(Records from a dataset)
━━━━

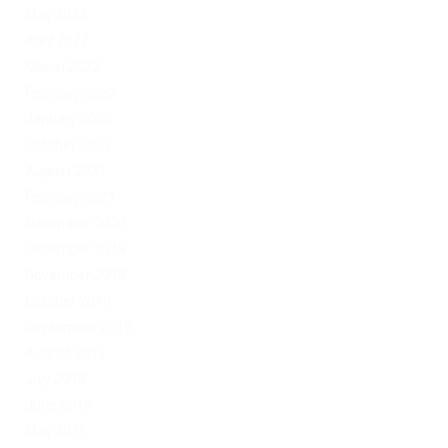
May 2022
April 2022
March 2022
February 2022
January 2022
October 2021
August 2021
February 2021
November 2020
December 2019
November 2019
October 2019
September 2019
August 2019
July 2019
June 2019
May 2019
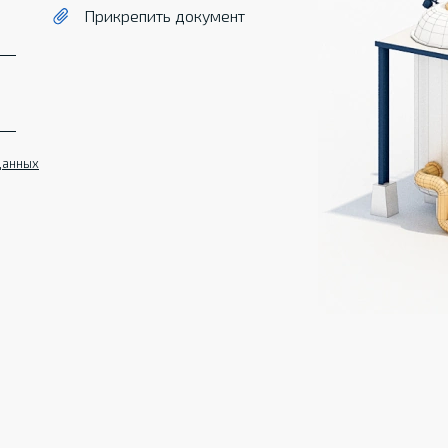
Прикрепить документ
данных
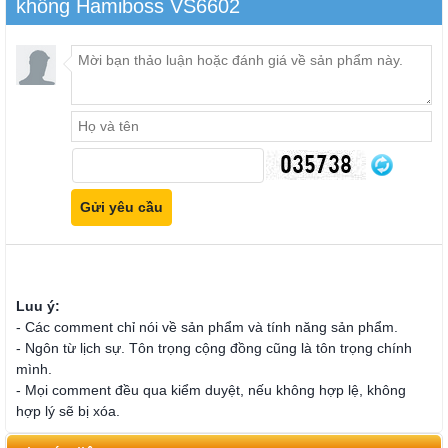
không Hamiboss VS6602
Luu ý:
- Các comment chỉ nói về sản phẩm và tính năng sản phẩm.
- Ngôn từ lịch sự. Tôn trọng cộng đồng cũng là tôn trọng chính
mình.
- Mọi comment đều qua kiểm duyệt, nếu không hợp lệ, không
hợp lý sẽ bị xóa.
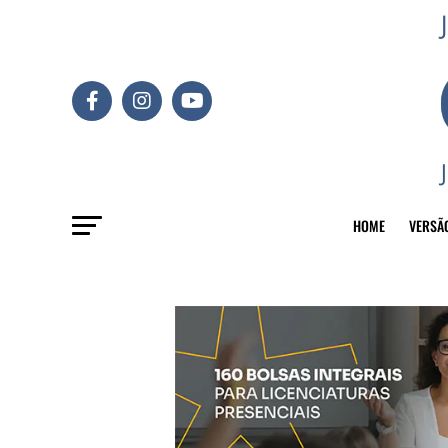
HOME
VERSÃ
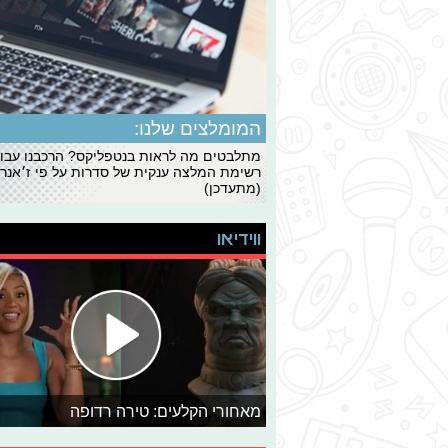
המומלצים שלנו:
מתלבטים מה לראות בנטפליקס? הרכבנו עבו
רשימת המלצה ענקית של סדרות על פי ז׳אנרי
(מתעדכן)
ווידיאו
מאחורי הקלעים: טירה רדופה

━━━━

#### Activity:
Please determine the number of lines in the records above that include the string "không", and answer with that number only.

#### Written response:
2